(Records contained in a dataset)
============

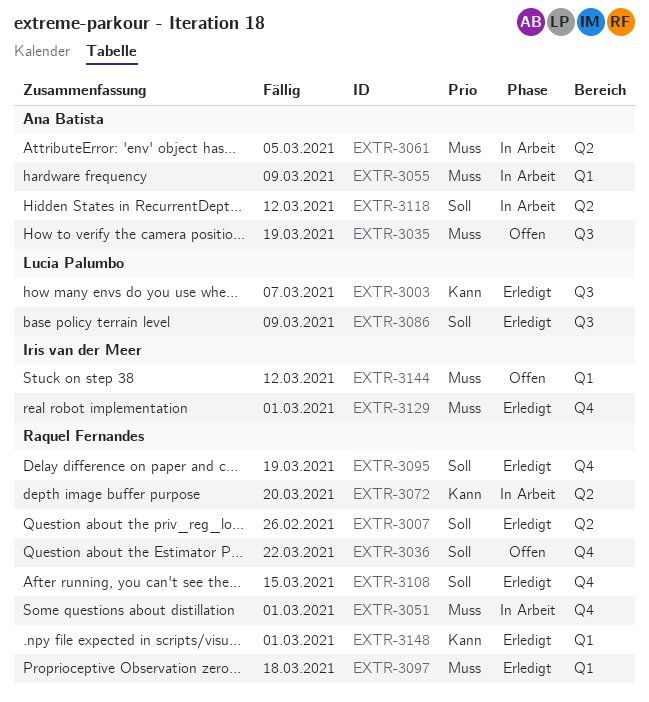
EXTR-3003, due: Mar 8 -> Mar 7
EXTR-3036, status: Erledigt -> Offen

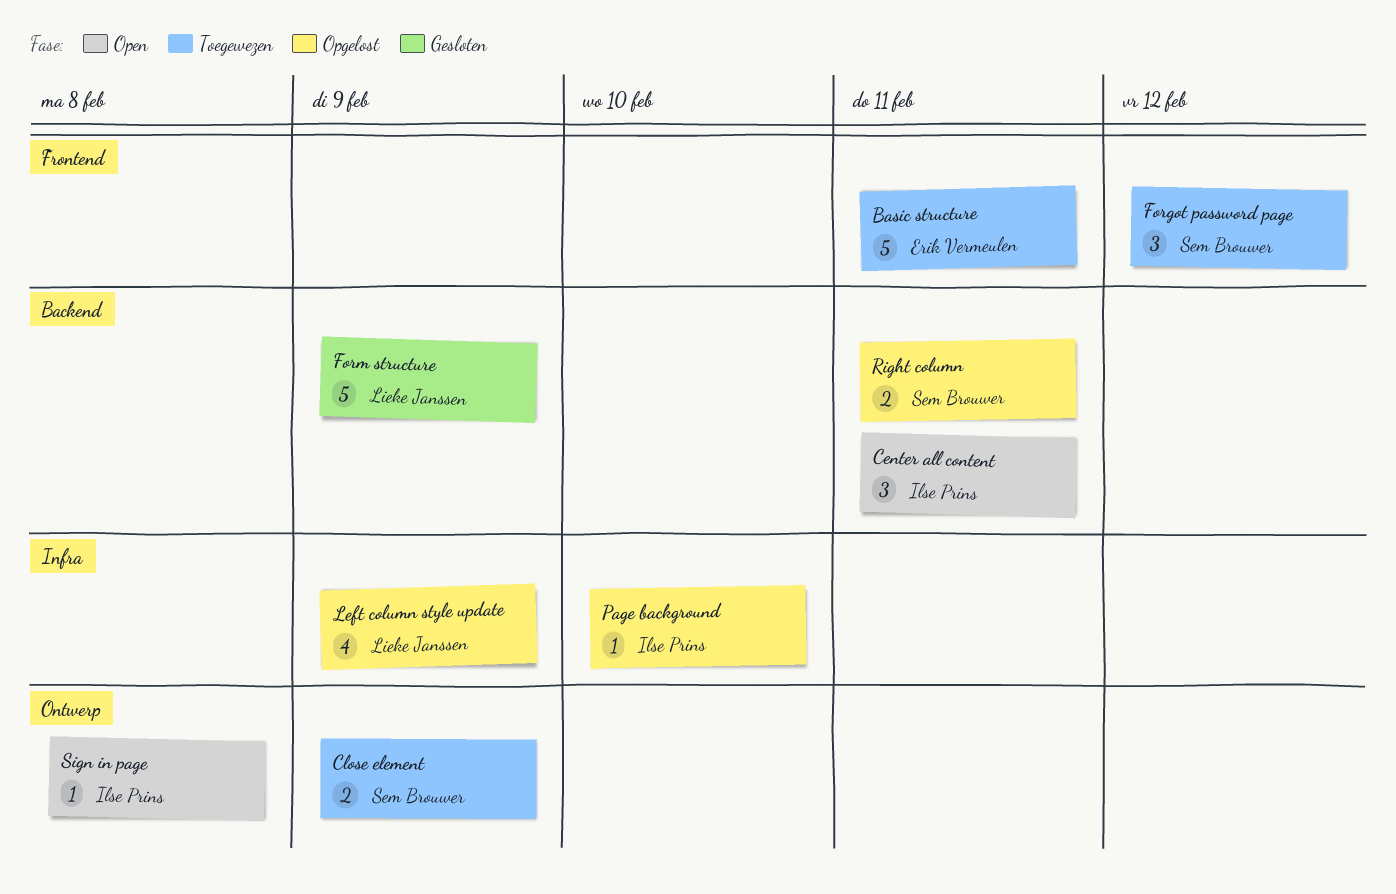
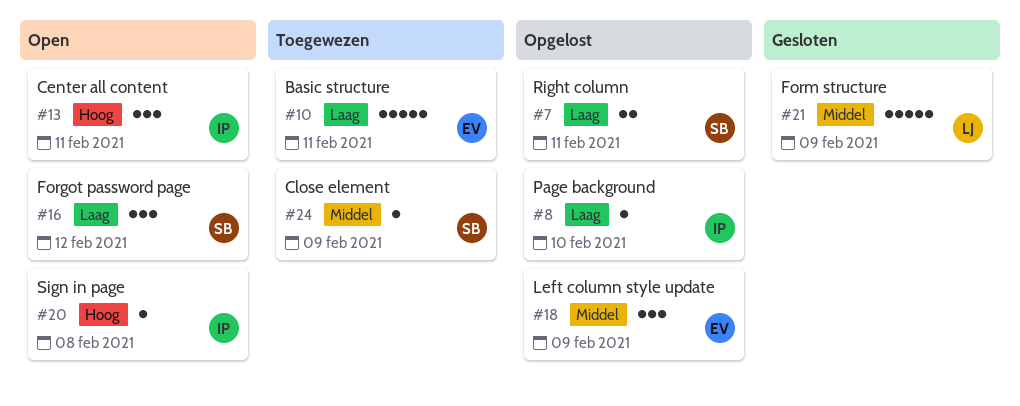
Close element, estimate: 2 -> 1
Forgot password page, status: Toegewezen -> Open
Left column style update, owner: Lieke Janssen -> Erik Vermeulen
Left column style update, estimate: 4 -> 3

============

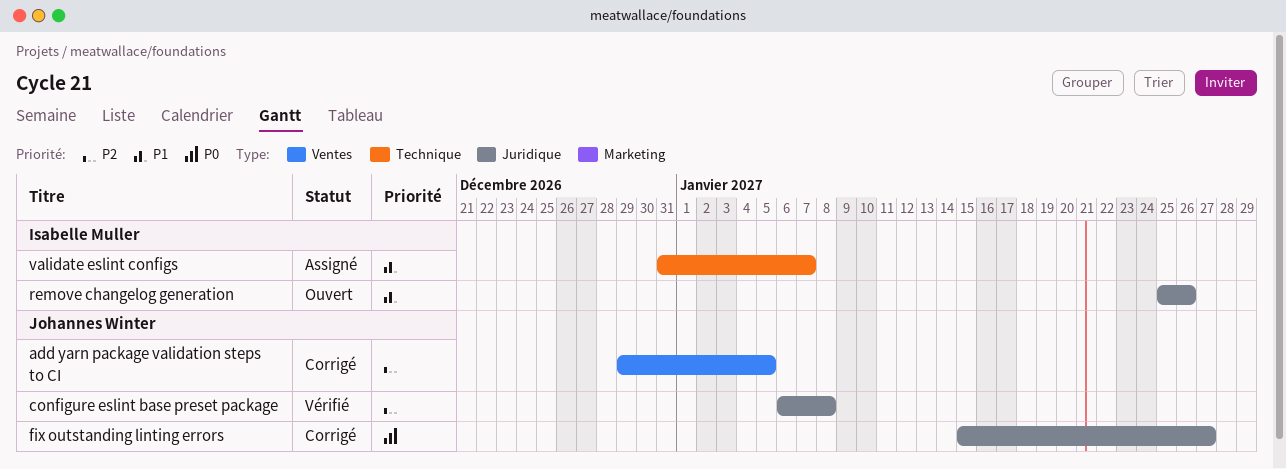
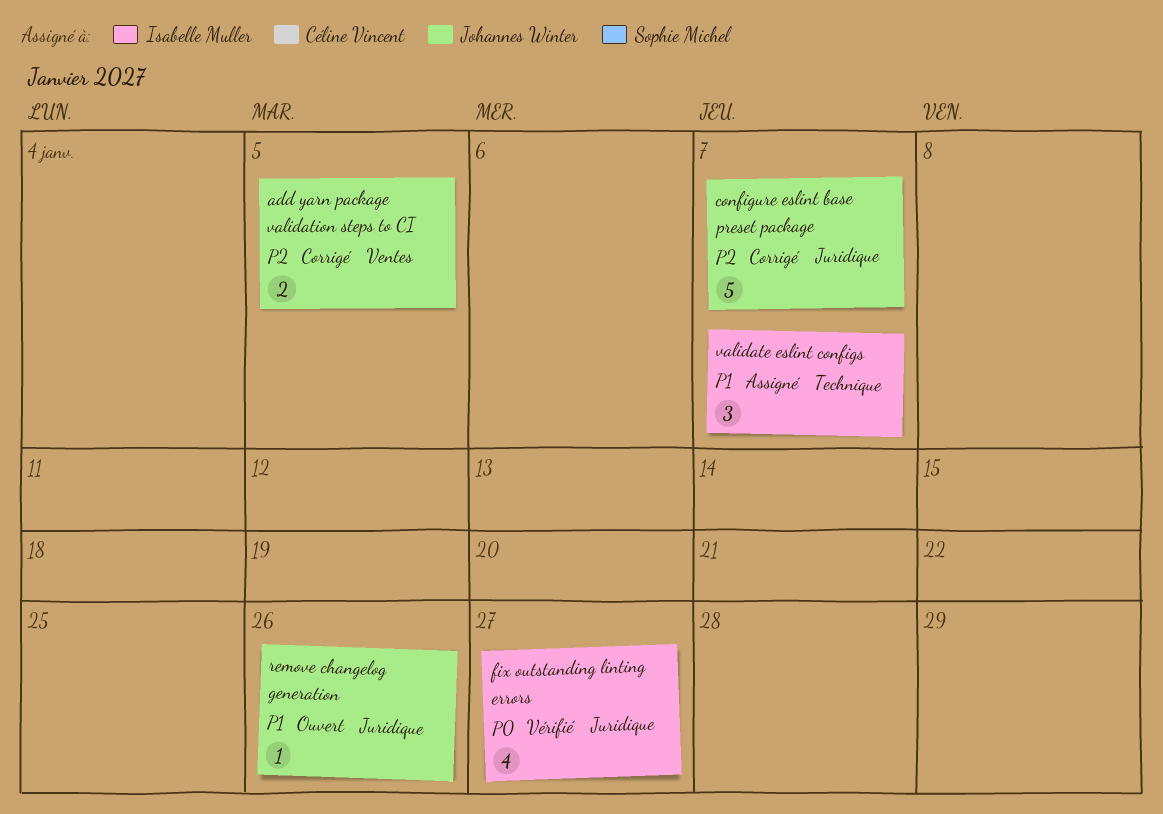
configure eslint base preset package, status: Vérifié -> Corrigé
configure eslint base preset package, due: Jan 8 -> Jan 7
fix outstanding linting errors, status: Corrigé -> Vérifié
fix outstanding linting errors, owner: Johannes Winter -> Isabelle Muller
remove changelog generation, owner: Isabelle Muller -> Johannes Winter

============

→ **Exercise aim**
A clean copy is needed of the lines above from the one with "EXTR-3036, status: Erledigt -> Offen" up to and including the one with "Left column style update, estimate: 4 -> 3". Please set it down exactly, with no pictures.

→ **Problem solution**
EXTR-3036, status: Erledigt -> Offen

Close element, estimate: 2 -> 1
Forgot password page, status: Toegewezen -> Open
Left column style update, owner: Lieke Janssen -> Erik Vermeulen
Left column style update, estimate: 4 -> 3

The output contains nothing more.